You also have to post things that are actually relevant and useful to your audience. If you offer heating and cooling services, maybe that means you could post links to helpful articles about keeping your home cool enough during the summer or warm enough during the winter.
That type of content gives people more of an incentive to follow and interact with your business online.
Consistent NAP = Vital
This is a mistake I learned when I was 15, and building one of my Dad’s first websites and the start of his online presence.
I knew that having some authority directory links pointing to your website was important for local search, but I also knew that a lot of these directories had “watchers”, and the minute you posted a new directory listing masses of digital marketing and website development sales people would contact you.
To prevent this, I used my mobile phone number on the business directory listings instead of my Dad’s, to shield him from the slippery sales. Big mistake. 12 years later, my Dad has people contacting him through his live chat and other channels saying his phone number doesn’t work, because they’re finding the listings I made and trying to call my old phone number.
This is why it’s important that your NAP is consistent. NAP stands for Name, Address and Phone Number, and if it’s not consistent it can lead to horror stories like the above.
If you’re a physical store, but you’re business is registered elsewhere – make sure you are using your store address, as this can impact signals to Google and confuse things like your Google My Business listing on Google Maps,
Google My Business Listing
Regardless of your industry or purpose of your website, whether you’re targeting a local, national or international audience, having an accurate and verified Google My Business listing is important.
Your Google My Business profile can affect a number of things, such as how you appear on Google Maps (and Google Maps Directions feature), Google+, and local search results.
Data from Think With Google suggests that approximately 70% of mobile users are performing local search queries on their smartphones at least once a month. It also suggests that 50% of smartphone users who are conducting branded searches are looking for business opening hours, address information and directions.
Google My Business Reviews Are Prominent
Peer reviews of products and services are playing an increasingly important role in peoples buying decisions and whether or not they trust what they are investing in, whether it be their time or their money.
Just like when you’re buying a product online, or buying a takeaway through an app, what are you more likely to do – buy from the provider with a rating of 3.4 or 4.7? I know it’s not as straight cut as that, but it still plays a part in your decision making process.

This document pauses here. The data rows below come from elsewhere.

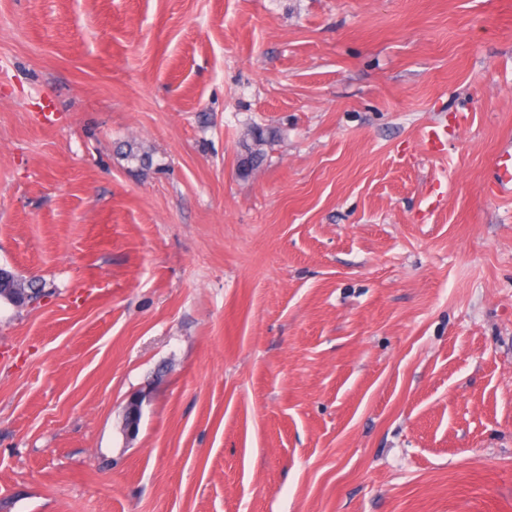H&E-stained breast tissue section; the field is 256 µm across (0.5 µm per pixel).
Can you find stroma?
Segmentation results:
<instances>
[{
  "mask_svg": "<svg viewBox=\"0 0 512 512\" xmlns=\"http://www.w3.org/2000/svg\"><path fill=\"white\" fill-rule=\"evenodd\" d=\"M507 140L512 0H0V512H512ZM489 188L494 196H512V145L501 150L494 158Z\"/></svg>",
  "mask_w": 512,
  "mask_h": 512,
  "instance_id": "1",
  "label": "stroma"
}]
</instances>
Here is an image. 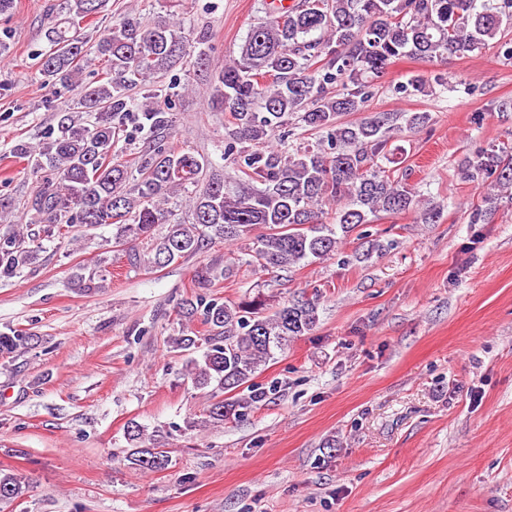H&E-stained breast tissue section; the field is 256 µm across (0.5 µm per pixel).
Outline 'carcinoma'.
Masks as SVG:
<instances>
[{"instance_id": "1", "label": "carcinoma", "mask_w": 512, "mask_h": 512, "mask_svg": "<svg viewBox=\"0 0 512 512\" xmlns=\"http://www.w3.org/2000/svg\"><path fill=\"white\" fill-rule=\"evenodd\" d=\"M110 0H67L66 14L46 34L49 48L36 53L41 85L79 89L75 111L61 113L56 128L36 144L19 142L16 157L39 175L26 208L33 224L0 231V277L36 263L40 238H65L77 224H109L112 247L146 243L144 268L163 269L218 240L242 245L246 263L285 268L335 256L356 229L381 215L423 210L425 222L441 207L408 183L385 174L377 159L400 126L391 112L358 121L377 81L402 58H463L512 28V0H300L285 11L266 8L254 22L240 55L213 68L204 52L188 62L181 23L145 25L129 11L99 36L85 75L81 30L109 11ZM191 64L205 77L202 93L229 115L224 125L225 176L209 158L169 145L175 127L169 98L155 89L158 74ZM448 77L417 74L396 87L426 95ZM144 90L134 102L131 91ZM324 133L315 143L290 144L288 125ZM132 121L146 132L133 162L114 158L116 135ZM465 181L484 185L470 223L487 224L504 198L512 199V153L493 146L460 168ZM184 200L192 221L171 223L170 201ZM166 226L158 234L156 228ZM179 329L172 346L186 353L181 378L208 399L202 419L184 432H206L247 417L268 397L257 373L288 342L319 321L318 299L297 298L271 311L260 293L233 301L197 293L178 303ZM200 322L204 330L193 328ZM29 337L0 332V357L11 358ZM132 468L151 474L171 464L170 432L132 420L124 427ZM30 492L26 476L0 471V505Z\"/></svg>"}]
</instances>
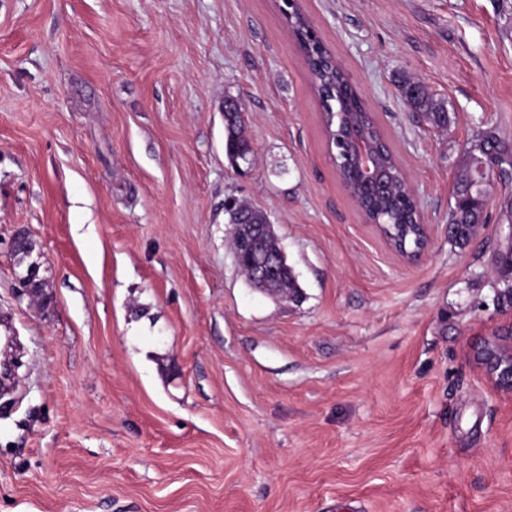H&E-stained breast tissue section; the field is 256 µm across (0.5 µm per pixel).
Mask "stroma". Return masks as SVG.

These reviews are very prominent in Google search listings and studies have shown that 61% of online customers read and are influenced by online reviews, not only the quality of reviews, but also the quantity.

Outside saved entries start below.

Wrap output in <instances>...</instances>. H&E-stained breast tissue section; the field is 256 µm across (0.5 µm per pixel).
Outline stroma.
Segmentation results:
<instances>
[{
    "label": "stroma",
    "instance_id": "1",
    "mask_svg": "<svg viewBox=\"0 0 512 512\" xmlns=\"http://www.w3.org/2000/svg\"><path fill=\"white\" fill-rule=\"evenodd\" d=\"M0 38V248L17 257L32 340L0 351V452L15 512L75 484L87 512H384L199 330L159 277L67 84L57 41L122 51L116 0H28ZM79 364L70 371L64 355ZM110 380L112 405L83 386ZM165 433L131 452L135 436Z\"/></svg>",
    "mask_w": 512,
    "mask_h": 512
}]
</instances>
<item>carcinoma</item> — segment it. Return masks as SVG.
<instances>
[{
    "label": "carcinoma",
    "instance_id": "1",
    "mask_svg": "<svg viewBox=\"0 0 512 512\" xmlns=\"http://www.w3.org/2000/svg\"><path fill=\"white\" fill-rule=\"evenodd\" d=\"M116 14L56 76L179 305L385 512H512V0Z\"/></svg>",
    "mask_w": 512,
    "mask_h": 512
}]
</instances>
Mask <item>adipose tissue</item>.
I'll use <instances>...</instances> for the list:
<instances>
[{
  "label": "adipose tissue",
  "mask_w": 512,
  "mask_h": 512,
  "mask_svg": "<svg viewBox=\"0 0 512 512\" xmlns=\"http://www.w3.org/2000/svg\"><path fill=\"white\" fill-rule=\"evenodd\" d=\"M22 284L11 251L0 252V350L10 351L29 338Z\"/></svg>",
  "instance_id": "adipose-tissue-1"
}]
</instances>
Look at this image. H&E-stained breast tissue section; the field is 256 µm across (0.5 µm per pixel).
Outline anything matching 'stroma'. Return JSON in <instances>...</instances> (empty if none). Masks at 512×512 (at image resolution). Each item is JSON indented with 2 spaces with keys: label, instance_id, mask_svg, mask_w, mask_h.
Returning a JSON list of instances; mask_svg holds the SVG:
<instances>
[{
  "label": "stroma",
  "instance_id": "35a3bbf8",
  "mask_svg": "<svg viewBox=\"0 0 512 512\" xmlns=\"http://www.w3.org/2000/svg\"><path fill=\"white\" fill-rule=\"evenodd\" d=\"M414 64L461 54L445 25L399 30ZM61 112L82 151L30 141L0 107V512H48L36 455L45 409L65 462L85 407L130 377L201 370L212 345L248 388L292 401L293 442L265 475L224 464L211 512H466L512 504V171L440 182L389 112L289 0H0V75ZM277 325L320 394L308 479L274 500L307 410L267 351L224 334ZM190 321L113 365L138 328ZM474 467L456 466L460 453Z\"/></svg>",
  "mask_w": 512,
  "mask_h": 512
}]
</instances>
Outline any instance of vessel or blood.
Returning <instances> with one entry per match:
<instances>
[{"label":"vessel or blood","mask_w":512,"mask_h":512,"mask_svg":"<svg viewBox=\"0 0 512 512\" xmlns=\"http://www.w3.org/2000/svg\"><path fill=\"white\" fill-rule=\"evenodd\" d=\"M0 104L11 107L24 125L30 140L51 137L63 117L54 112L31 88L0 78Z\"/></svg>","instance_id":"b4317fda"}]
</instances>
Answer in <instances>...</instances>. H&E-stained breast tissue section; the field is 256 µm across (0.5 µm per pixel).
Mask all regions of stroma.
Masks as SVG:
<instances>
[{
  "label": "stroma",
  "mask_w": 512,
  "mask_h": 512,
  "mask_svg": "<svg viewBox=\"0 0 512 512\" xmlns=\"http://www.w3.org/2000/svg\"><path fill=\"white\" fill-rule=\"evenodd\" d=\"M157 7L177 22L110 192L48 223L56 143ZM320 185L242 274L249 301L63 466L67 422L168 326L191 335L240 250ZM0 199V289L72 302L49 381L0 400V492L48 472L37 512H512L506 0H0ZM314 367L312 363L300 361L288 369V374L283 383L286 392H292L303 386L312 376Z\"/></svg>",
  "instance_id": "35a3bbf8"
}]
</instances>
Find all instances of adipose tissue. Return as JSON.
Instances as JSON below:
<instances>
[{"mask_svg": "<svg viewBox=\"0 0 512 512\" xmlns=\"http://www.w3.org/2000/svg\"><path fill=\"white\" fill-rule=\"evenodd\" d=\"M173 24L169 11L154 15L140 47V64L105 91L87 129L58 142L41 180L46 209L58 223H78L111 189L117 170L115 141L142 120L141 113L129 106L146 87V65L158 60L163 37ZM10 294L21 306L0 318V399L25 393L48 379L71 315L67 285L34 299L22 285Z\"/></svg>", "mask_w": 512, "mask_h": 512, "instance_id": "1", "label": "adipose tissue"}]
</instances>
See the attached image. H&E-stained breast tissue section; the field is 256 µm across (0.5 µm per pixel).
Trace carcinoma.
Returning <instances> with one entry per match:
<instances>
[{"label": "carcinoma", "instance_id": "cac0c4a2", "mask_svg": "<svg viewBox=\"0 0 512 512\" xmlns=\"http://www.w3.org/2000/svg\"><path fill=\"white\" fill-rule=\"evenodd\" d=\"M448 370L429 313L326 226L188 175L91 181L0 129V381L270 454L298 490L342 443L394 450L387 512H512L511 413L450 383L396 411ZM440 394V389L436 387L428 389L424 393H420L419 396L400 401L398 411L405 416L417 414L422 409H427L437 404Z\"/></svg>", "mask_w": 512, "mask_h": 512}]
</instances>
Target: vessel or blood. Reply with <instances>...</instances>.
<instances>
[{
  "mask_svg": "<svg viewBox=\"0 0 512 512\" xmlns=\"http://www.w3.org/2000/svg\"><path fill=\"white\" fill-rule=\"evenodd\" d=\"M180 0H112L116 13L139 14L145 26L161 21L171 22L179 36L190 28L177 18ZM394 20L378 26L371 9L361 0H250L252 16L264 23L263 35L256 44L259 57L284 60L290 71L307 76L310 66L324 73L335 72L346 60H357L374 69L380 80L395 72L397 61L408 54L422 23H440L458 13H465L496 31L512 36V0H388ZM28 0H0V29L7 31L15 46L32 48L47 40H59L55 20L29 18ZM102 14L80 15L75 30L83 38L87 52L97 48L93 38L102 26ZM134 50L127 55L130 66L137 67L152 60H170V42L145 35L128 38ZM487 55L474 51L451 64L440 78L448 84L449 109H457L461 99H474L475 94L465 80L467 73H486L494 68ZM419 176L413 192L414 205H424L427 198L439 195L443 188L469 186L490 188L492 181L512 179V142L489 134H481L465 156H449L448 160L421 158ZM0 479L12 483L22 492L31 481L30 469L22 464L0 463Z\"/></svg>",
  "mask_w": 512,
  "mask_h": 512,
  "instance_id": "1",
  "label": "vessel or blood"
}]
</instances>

Google are currently phasing out the SERP Review Stars from their results pages, making the Google My Business reviews a much more stable, long term option.

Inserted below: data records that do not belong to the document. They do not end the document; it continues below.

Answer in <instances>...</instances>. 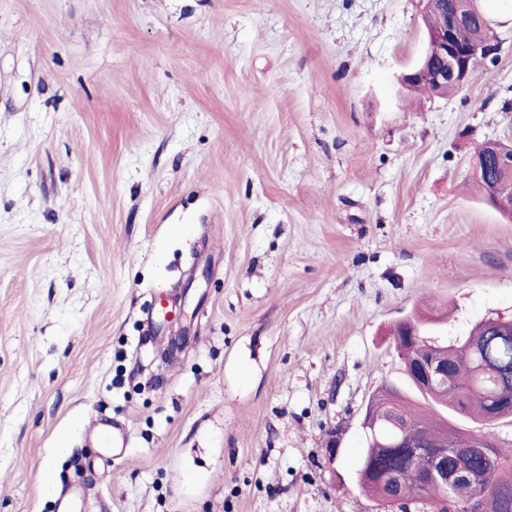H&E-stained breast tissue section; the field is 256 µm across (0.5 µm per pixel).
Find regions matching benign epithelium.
<instances>
[{"label":"benign epithelium","mask_w":512,"mask_h":512,"mask_svg":"<svg viewBox=\"0 0 512 512\" xmlns=\"http://www.w3.org/2000/svg\"><path fill=\"white\" fill-rule=\"evenodd\" d=\"M425 14H441L445 22L438 28H428L429 48L422 60L403 76V83L412 86L422 74H431L439 88L453 86L459 90L466 87L470 71L482 68L491 71L498 63L504 39L497 31V23L489 17L481 0H423ZM475 19L485 29L482 40L462 45L456 37V29L463 21ZM476 154L491 157L495 174L490 181L489 194L495 198L502 192H512V143L486 141L479 145ZM399 325L407 328L404 341H395L403 360L407 376L416 387L426 393L439 382L448 380V363L438 358L434 343L419 336L415 322L404 319ZM384 411L391 412L395 419L392 438L382 441L375 427L377 417ZM363 427L366 441L383 448H399L400 456L393 459L383 470V481L388 484V502L399 501L397 494L400 482V458L422 456L427 466L420 473L423 488L439 487L447 494L446 504L454 512H484L485 497L480 493L482 474L493 467L492 457L483 450L485 443L479 434L473 433L465 439L466 453L448 448H436L427 444L422 436L411 430L407 418L400 412L398 396L390 388L377 390L369 398L365 410Z\"/></svg>","instance_id":"benign-epithelium-1"}]
</instances>
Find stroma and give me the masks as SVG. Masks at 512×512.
<instances>
[{"label": "stroma", "instance_id": "35a3bbf8", "mask_svg": "<svg viewBox=\"0 0 512 512\" xmlns=\"http://www.w3.org/2000/svg\"><path fill=\"white\" fill-rule=\"evenodd\" d=\"M422 11L0 0V512H379L366 403L422 399L393 325L512 317V219L468 171L512 141V11L446 98L399 83ZM98 443L102 451V455L107 460L120 458L124 455L127 447V438L124 433L118 431L115 427L108 424L98 431Z\"/></svg>", "mask_w": 512, "mask_h": 512}]
</instances>
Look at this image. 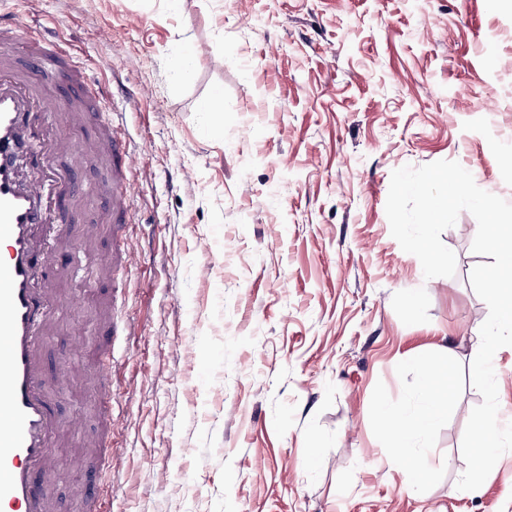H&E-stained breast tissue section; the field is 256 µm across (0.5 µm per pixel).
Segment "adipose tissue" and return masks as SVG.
<instances>
[{
	"mask_svg": "<svg viewBox=\"0 0 512 512\" xmlns=\"http://www.w3.org/2000/svg\"><path fill=\"white\" fill-rule=\"evenodd\" d=\"M453 357V351L445 346L424 360L421 381L425 404L420 411L407 417L386 407L381 410L380 435L391 453L402 460L407 486L417 485L420 469L418 460L410 451L413 441L426 436L448 413L449 365Z\"/></svg>",
	"mask_w": 512,
	"mask_h": 512,
	"instance_id": "ef3b65f1",
	"label": "adipose tissue"
}]
</instances>
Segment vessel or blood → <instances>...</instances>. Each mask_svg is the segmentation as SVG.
Instances as JSON below:
<instances>
[{"label":"vessel or blood","instance_id":"vessel-or-blood-1","mask_svg":"<svg viewBox=\"0 0 512 512\" xmlns=\"http://www.w3.org/2000/svg\"><path fill=\"white\" fill-rule=\"evenodd\" d=\"M52 74L71 89L62 103L44 96L32 71ZM102 90L93 87L85 68L61 42L47 39L23 18L0 21V243L8 259L0 264V506L12 512H45L46 492L37 473L53 448L54 420L43 399L40 378V335L54 300L37 285L41 258L36 232L53 223L41 205L44 185L21 181L16 155L34 112H51L62 124L92 123L95 139L75 142L58 138L55 150L74 167L106 165L111 178L112 249L106 267L131 261L133 249L125 235L131 219L128 178L135 154L114 130Z\"/></svg>","mask_w":512,"mask_h":512}]
</instances>
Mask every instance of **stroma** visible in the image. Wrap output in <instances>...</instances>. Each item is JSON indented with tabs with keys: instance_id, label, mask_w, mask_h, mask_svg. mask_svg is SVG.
I'll return each instance as SVG.
<instances>
[{
	"instance_id": "1",
	"label": "stroma",
	"mask_w": 512,
	"mask_h": 512,
	"mask_svg": "<svg viewBox=\"0 0 512 512\" xmlns=\"http://www.w3.org/2000/svg\"><path fill=\"white\" fill-rule=\"evenodd\" d=\"M46 27L106 86L140 169L137 260L111 246L105 172L78 174L81 220L44 286L41 343L59 428L49 512H85L105 469L111 390L121 458L111 512H512V452L457 489L475 336L474 216L441 240L451 277L425 279L386 216L391 174L458 162L512 202V12L495 0H0ZM220 109L205 111L212 97ZM112 381L95 374L108 316ZM450 345L454 396L416 490L378 440V405L417 412L416 359ZM68 365L71 375L55 372Z\"/></svg>"
}]
</instances>
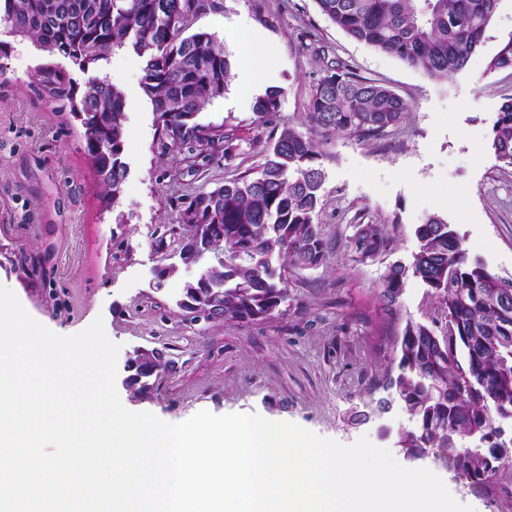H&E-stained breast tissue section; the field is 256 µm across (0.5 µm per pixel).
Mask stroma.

Paid Advertising (Local Targeting)
Whether you’re advertising on Facebook, Google or other online platforms, targeting is essential. Always target customers in your city or community and use other relevant factors as well.
One of the main ways to ensure you are maximising your budget with local advertising is to leverage targeting capabilities to reach local consumers. That way, you are focusing as much of your budget as possible on people most relevant to your business.
Search engine advertising can be another great way to get your business in front of relevant customers, such as Google AdWords – and even Bing Ads, which have a great CPA (cost per acquisition) from my experience.. Platforms like Google allow for local targeting. And with the right strategy, you can reach customers that are looking for exactly what your business offers.